A) Assume that for events A and B we have the following:

P(A) = .40, P(B|A) = .20, and P(B) = .30.

Find P(A or B).

B) Suppose that P(A) = .40, P(B) = .30, and P(A and B) = .15. Are A and B independent events? Why or why not?

C) Suppose that you are planning to travel a certain air route via plane once each week for your new job. Also, assume that there is a 3% chance that your outbound flight may be cancelled on any given week due to various issues. How many consecutive outbound weekly flights can you fly before the probability of another successful flight (that is, a flight that is not cancelled) drops to 50% or less?

D) Suppose that 20% of cars that are inspected have faulty pollution control systems. The cost of repairing a pollution control system exceeds $100 about 40% of the time. When a driver takes her car in for inspection, what is the probability that she will end up paying less than $100 to repair the pollution control system.

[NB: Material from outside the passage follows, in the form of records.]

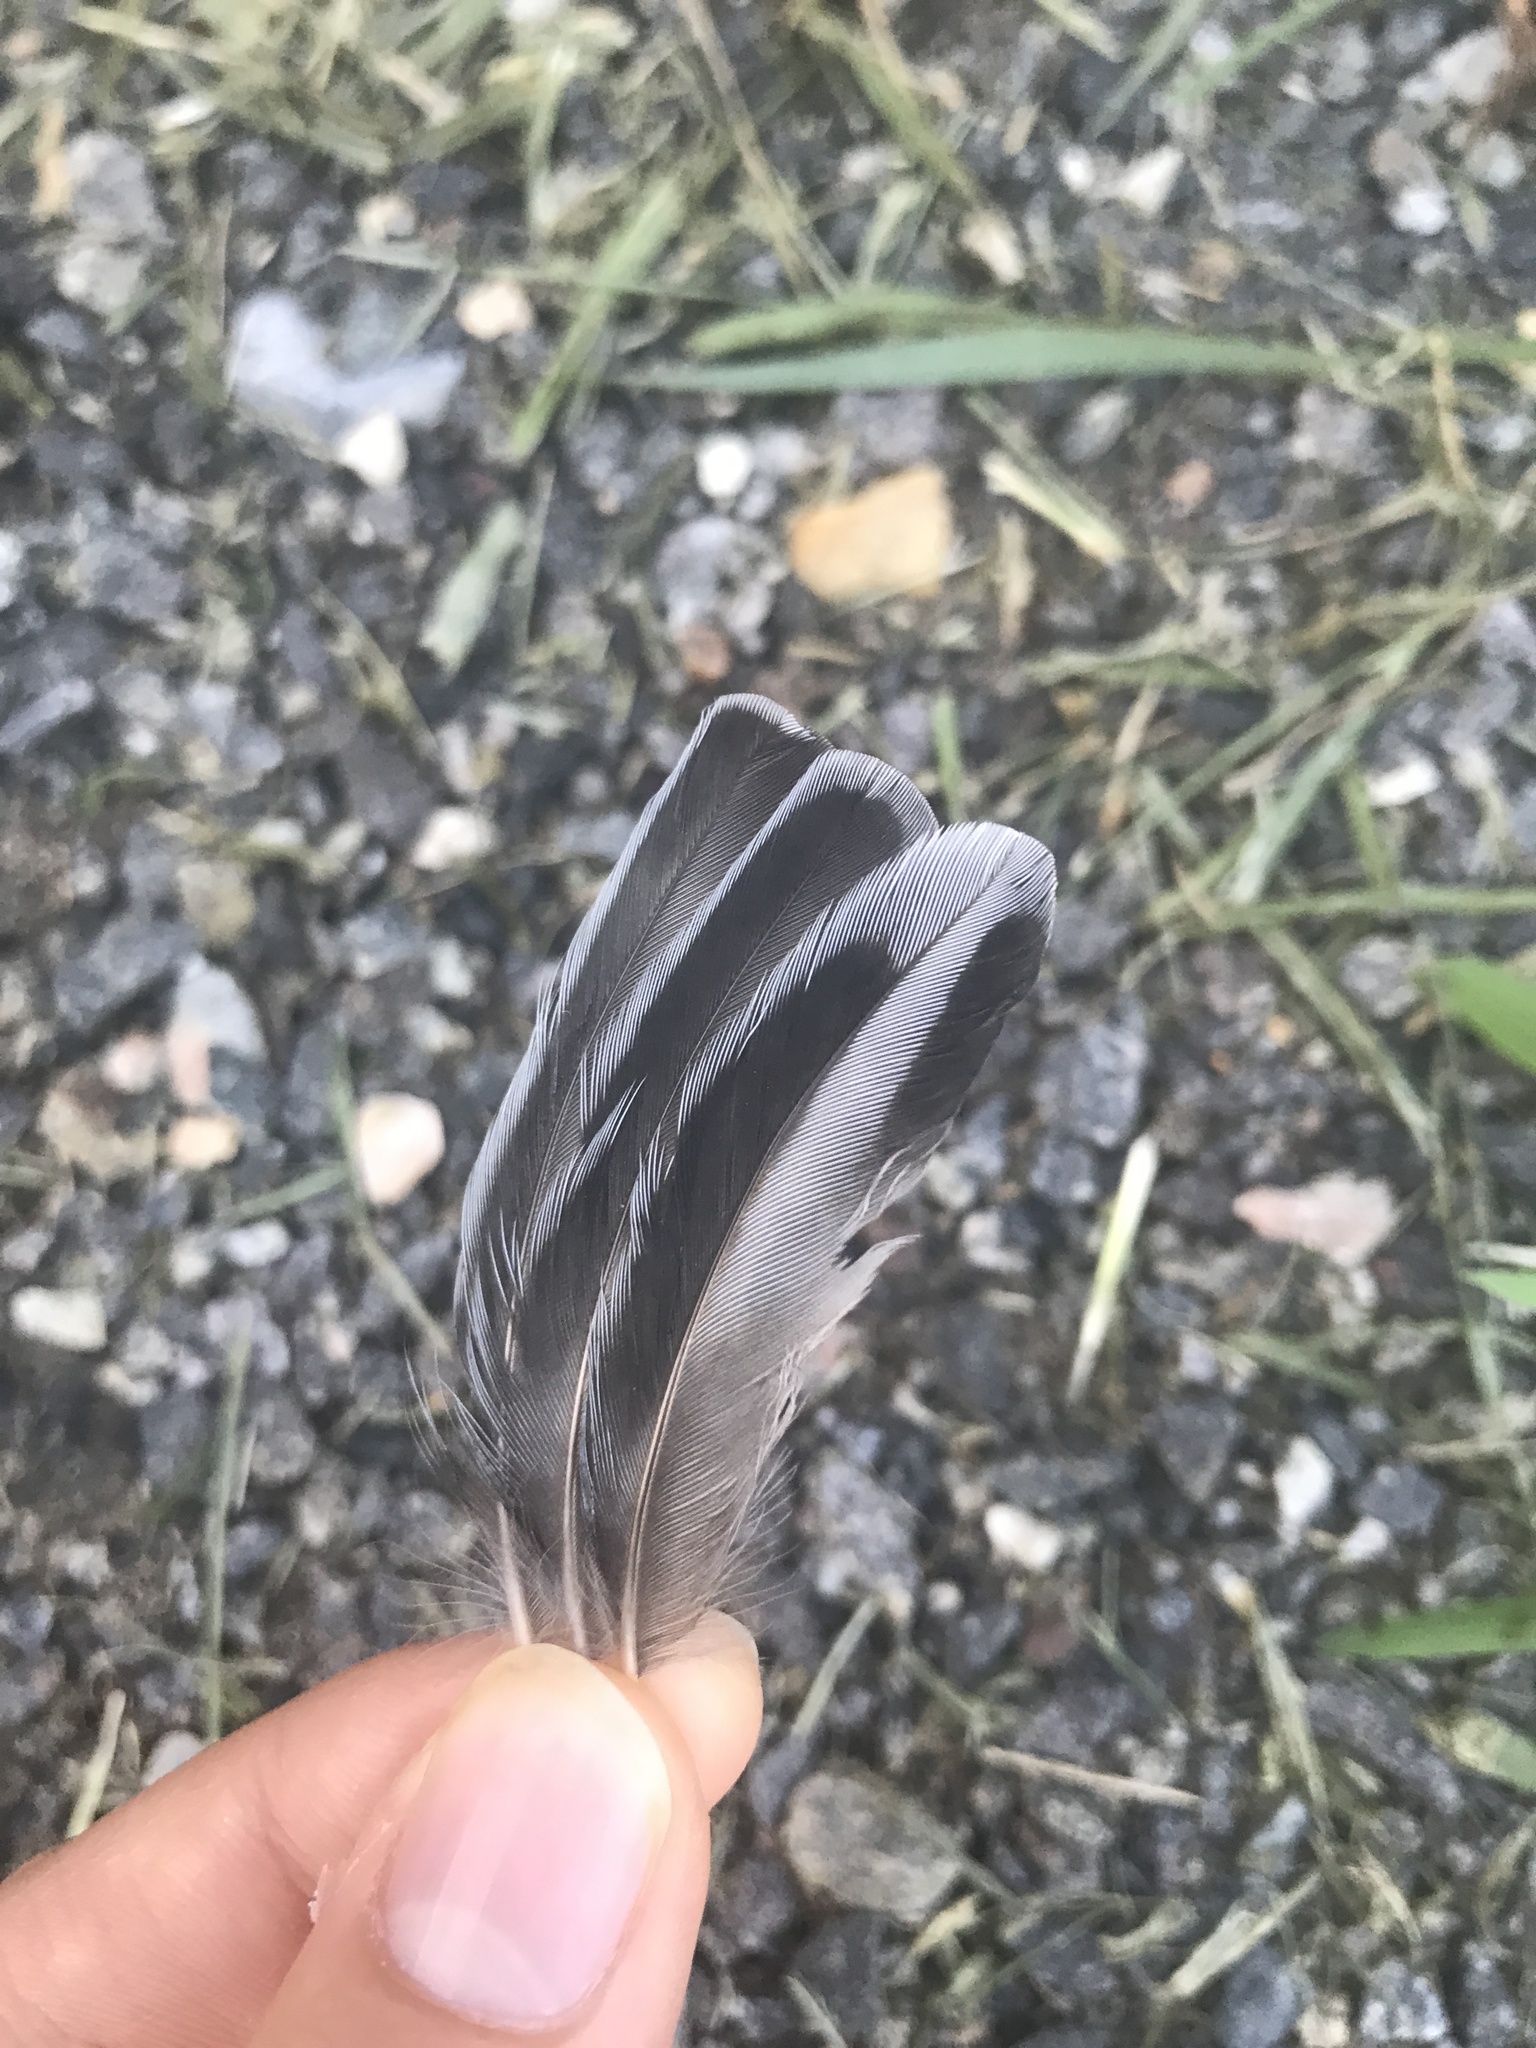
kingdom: Animalia
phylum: Chordata
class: Aves
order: Passeriformes
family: Sittidae
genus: Sitta
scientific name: Sitta carolinensis
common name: White-breasted nuthatch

E) Assume that you are playing a game in which you pull a lever and a light comes on. The light will be either red or green. Assume that on any given pull of the lever, P(Red Light) = .40 and P(Green Light) = .60. Find the probability that in pulling the lever 5 times that you will get your 3rd Green Light on the 5th pull of the lever.

F) Suppose in front of you are three boxes that look identical. Further, you are told that one box contains two $1 bills, one contains two $100 bills, and one contains one $1 bill and one $100 bill. You are permitted to choose one box. Then you are asked to remove one bill from the box you chose without looking at the other bill in that box. Suppose that a $100 bill comes out. What is the probability that the other bill in that box is $100?